** GIVEN RECORDS follows **

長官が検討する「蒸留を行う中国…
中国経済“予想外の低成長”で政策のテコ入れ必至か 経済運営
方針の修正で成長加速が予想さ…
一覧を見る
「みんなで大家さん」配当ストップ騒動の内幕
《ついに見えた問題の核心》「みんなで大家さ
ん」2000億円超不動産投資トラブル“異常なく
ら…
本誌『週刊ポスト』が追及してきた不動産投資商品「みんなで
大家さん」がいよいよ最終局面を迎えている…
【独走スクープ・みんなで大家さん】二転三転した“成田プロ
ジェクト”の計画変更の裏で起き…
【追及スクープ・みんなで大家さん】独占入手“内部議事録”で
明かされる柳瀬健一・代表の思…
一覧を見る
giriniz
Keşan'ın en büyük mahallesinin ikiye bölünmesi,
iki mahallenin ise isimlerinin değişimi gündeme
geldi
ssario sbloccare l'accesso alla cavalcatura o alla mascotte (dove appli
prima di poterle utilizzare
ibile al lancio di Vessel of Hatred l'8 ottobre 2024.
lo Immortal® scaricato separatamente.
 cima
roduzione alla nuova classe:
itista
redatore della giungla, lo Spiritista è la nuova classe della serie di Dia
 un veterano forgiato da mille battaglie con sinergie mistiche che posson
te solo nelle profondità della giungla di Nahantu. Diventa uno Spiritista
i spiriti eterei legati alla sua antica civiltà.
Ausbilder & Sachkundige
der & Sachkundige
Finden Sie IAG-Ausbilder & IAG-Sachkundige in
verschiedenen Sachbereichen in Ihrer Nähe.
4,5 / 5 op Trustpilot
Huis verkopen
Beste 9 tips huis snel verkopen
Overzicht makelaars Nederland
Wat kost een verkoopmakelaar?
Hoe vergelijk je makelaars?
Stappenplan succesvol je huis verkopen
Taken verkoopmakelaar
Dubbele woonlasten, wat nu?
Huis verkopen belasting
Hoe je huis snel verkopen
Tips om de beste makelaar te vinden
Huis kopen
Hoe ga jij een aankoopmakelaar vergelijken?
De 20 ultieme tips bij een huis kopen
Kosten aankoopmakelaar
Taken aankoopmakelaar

** End of GIVEN RECORDS **

Write out, exactly as shown, only the lines running from the one that contains "redatore della giungla, lo" to the last line above.

• **PROBLEM SOLUTION**
redatore della giungla, lo Spiritista è la nuova classe della serie di Dia
 un veterano forgiato da mille battaglie con sinergie mistiche che posson
te solo nelle profondità della giungla di Nahantu. Diventa uno Spiritista
i spiriti eterei legati alla sua antica civiltà.
Ausbilder & Sachkundige
der & Sachkundige
Finden Sie IAG-Ausbilder & IAG-Sachkundige in
verschiedenen Sachbereichen in Ihrer Nähe.
4,5 / 5 op Trustpilot
Huis verkopen
Beste 9 tips huis snel verkopen
Overzicht makelaars Nederland
Wat kost een verkoopmakelaar?
Hoe vergelijk je makelaars?
Stappenplan succesvol je huis verkopen
Taken verkoopmakelaar
Dubbele woonlasten, wat nu?
Huis verkopen belasting
Hoe je huis snel verkopen
Tips om de beste makelaar te vinden
Huis kopen
Hoe ga jij een aankoopmakelaar vergelijken?
De 20 ultieme tips bij een huis kopen
Kosten aankoopmakelaar
Taken aankoopmakelaar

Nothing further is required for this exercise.